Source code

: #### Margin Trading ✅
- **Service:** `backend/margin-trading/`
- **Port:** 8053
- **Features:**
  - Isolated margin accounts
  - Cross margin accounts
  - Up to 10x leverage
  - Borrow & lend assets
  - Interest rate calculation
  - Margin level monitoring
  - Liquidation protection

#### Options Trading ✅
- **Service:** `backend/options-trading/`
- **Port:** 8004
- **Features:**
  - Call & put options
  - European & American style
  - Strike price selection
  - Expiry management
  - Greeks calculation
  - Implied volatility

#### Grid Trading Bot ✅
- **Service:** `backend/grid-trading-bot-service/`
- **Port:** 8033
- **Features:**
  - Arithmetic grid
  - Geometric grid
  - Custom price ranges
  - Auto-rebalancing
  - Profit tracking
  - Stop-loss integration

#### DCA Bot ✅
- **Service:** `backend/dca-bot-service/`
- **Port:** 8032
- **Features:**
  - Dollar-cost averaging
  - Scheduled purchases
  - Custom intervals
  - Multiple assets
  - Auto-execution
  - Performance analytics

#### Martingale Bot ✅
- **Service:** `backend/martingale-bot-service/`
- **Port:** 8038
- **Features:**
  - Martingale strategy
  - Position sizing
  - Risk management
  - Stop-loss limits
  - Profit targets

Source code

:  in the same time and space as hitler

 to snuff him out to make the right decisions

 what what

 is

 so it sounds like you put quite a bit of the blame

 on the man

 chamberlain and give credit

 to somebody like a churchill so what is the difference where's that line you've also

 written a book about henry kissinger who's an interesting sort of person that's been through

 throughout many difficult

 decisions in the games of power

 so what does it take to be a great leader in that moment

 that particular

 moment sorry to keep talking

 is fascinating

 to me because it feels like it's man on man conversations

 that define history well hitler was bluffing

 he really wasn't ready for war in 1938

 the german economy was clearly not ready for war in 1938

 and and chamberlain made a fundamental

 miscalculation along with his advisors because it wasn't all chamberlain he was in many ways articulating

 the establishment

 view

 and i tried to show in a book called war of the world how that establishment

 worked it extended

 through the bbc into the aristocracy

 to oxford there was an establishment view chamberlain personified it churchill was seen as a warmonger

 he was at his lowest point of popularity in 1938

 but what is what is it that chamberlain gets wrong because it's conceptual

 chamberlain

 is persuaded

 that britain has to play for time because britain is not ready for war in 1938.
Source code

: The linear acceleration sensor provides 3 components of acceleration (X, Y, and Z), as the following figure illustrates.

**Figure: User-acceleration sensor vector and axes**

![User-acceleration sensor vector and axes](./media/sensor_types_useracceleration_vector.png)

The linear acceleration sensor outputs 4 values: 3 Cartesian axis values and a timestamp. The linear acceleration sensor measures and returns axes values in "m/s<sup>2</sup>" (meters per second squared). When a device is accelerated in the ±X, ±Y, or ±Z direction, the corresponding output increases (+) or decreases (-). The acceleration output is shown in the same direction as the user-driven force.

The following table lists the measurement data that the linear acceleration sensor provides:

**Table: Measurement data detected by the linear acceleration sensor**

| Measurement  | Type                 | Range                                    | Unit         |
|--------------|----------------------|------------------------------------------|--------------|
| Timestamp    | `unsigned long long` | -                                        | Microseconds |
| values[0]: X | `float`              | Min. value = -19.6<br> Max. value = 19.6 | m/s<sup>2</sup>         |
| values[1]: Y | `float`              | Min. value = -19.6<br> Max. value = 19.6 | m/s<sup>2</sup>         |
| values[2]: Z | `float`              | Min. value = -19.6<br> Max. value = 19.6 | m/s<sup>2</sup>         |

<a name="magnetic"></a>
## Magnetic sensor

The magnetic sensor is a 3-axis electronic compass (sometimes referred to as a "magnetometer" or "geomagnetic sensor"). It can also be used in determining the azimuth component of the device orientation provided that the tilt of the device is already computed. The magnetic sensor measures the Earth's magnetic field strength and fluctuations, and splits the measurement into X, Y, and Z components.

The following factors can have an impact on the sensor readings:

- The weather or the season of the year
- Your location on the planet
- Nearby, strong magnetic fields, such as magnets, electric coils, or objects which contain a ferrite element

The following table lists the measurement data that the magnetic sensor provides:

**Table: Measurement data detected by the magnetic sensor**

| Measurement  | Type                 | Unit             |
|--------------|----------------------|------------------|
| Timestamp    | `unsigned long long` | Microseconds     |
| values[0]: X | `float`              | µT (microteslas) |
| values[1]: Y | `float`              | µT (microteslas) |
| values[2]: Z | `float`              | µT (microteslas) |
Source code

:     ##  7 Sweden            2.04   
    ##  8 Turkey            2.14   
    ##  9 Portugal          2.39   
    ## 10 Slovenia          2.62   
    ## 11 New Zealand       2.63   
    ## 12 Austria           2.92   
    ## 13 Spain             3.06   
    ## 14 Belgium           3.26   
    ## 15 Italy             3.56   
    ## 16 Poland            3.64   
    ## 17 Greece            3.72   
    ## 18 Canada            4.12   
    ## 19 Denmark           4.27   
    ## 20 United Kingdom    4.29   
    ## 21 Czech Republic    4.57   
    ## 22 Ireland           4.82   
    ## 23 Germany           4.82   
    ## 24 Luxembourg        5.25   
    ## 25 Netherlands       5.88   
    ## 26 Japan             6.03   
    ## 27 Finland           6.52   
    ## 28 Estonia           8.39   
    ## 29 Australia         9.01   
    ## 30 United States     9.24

## What to work on
Transcribe each of the rows above, line for line, without changing anything.

## Result below
Source code

: #### Margin Trading ✅
- **Service:** `backend/margin-trading/`
- **Port:** 8053
- **Features:**
  - Isolated margin accounts
  - Cross margin accounts
  - Up to 10x leverage
  - Borrow & lend assets
  - Interest rate calculation
  - Margin level monitoring
  - Liquidation protection

#### Options Trading ✅
- **Service:** `backend/options-trading/`
- **Port:** 8004
- **Features:**
  - Call & put options
  - European & American style
  - Strike price selection
  - Expiry management
  - Greeks calculation
  - Implied volatility

#### Grid Trading Bot ✅
- **Service:** `backend/grid-trading-bot-service/`
- **Port:** 8033
- **Features:**
  - Arithmetic grid
  - Geometric grid
  - Custom price ranges
  - Auto-rebalancing
  - Profit tracking
  - Stop-loss integration

#### DCA Bot ✅
- **Service:** `backend/dca-bot-service/`
- **Port:** 8032
- **Features:**
  - Dollar-cost averaging
  - Scheduled purchases
  - Custom intervals
  - Multiple assets
  - Auto-execution
  - Performance analytics

#### Martingale Bot ✅
- **Service:** `backend/martingale-bot-service/`
- **Port:** 8038
- **Features:**
  - Martingale strategy
  - Position sizing
  - Risk management
  - Stop-loss limits
  - Profit targets

Source code

:  in the same time and space as hitler

 to snuff him out to make the right decisions

 what what

 is

 so it sounds like you put quite a bit of the blame

 on the man

 chamberlain and give credit

 to somebody like a churchill so what is the difference where's that line you've also

 written a book about henry kissinger who's an interesting sort of person that's been through

 throughout many difficult

 decisions in the games of power

 so what does it take to be a great leader in that moment

 that particular

 moment sorry to keep talking

 is fascinating

 to me because it feels like it's man on man conversations

 that define history well hitler was bluffing

 he really wasn't ready for war in 1938

 the german economy was clearly not ready for war in 1938

 and and chamberlain made a fundamental

 miscalculation along with his advisors because it wasn't all chamberlain he was in many ways articulating

 the establishment

 view

 and i tried to show in a book called war of the world how that establishment

 worked it extended

 through the bbc into the aristocracy

 to oxford there was an establishment view chamberlain personified it churchill was seen as a warmonger

 he was at his lowest point of popularity in 1938

 but what is what is it that chamberlain gets wrong because it's conceptual

 chamberlain

 is persuaded

 that britain has to play for time because britain is not ready for war in 1938.
Source code

: The linear acceleration sensor provides 3 components of acceleration (X, Y, and Z), as the following figure illustrates.

**Figure: User-acceleration sensor vector and axes**

![User-acceleration sensor vector and axes](./media/sensor_types_useracceleration_vector.png)

The linear acceleration sensor outputs 4 values: 3 Cartesian axis values and a timestamp. The linear acceleration sensor measures and returns axes values in "m/s<sup>2</sup>" (meters per second squared). When a device is accelerated in the ±X, ±Y, or ±Z direction, the corresponding output increases (+) or decreases (-). The acceleration output is shown in the same direction as the user-driven force.

The following table lists the measurement data that the linear acceleration sensor provides:

**Table: Measurement data detected by the linear acceleration sensor**

| Measurement  | Type                 | Range                                    | Unit         |
|--------------|----------------------|------------------------------------------|--------------|
| Timestamp    | `unsigned long long` | -                                        | Microseconds |
| values[0]: X | `float`              | Min. value = -19.6<br> Max. value = 19.6 | m/s<sup>2</sup>         |
| values[1]: Y | `float`              | Min. value = -19.6<br> Max. value = 19.6 | m/s<sup>2</sup>         |
| values[2]: Z | `float`              | Min. value = -19.6<br> Max. value = 19.6 | m/s<sup>2</sup>         |

<a name="magnetic"></a>
## Magnetic sensor

The magnetic sensor is a 3-axis electronic compass (sometimes referred to as a "magnetometer" or "geomagnetic sensor"). It can also be used in determining the azimuth component of the device orientation provided that the tilt of the device is already computed. The magnetic sensor measures the Earth's magnetic field strength and fluctuations, and splits the measurement into X, Y, and Z components.

The following factors can have an impact on the sensor readings:

- The weather or the season of the year
- Your location on the planet
- Nearby, strong magnetic fields, such as magnets, electric coils, or objects which contain a ferrite element

The following table lists the measurement data that the magnetic sensor provides:

**Table: Measurement data detected by the magnetic sensor**

| Measurement  | Type                 | Unit             |
|--------------|----------------------|------------------|
| Timestamp    | `unsigned long long` | Microseconds     |
| values[0]: X | `float`              | µT (microteslas) |
| values[1]: Y | `float`              | µT (microteslas) |
| values[2]: Z | `float`              | µT (microteslas) |
Source code

:     ##  7 Sweden            2.04   
    ##  8 Turkey            2.14   
    ##  9 Portugal          2.39   
    ## 10 Slovenia          2.62   
    ## 11 New Zealand       2.63   
    ## 12 Austria           2.92   
    ## 13 Spain             3.06   
    ## 14 Belgium           3.26   
    ## 15 Italy             3.56   
    ## 16 Poland            3.64   
    ## 17 Greece            3.72   
    ## 18 Canada            4.12   
    ## 19 Denmark           4.27   
    ## 20 United Kingdom    4.29   
    ## 21 Czech Republic    4.57   
    ## 22 Ireland           4.82   
    ## 23 Germany           4.82   
    ## 24 Luxembourg        5.25   
    ## 25 Netherlands       5.88   
    ## 26 Japan             6.03   
    ## 27 Finland           6.52   
    ## 28 Estonia           8.39   
    ## 29 Australia         9.01   
    ## 30 United States     9.24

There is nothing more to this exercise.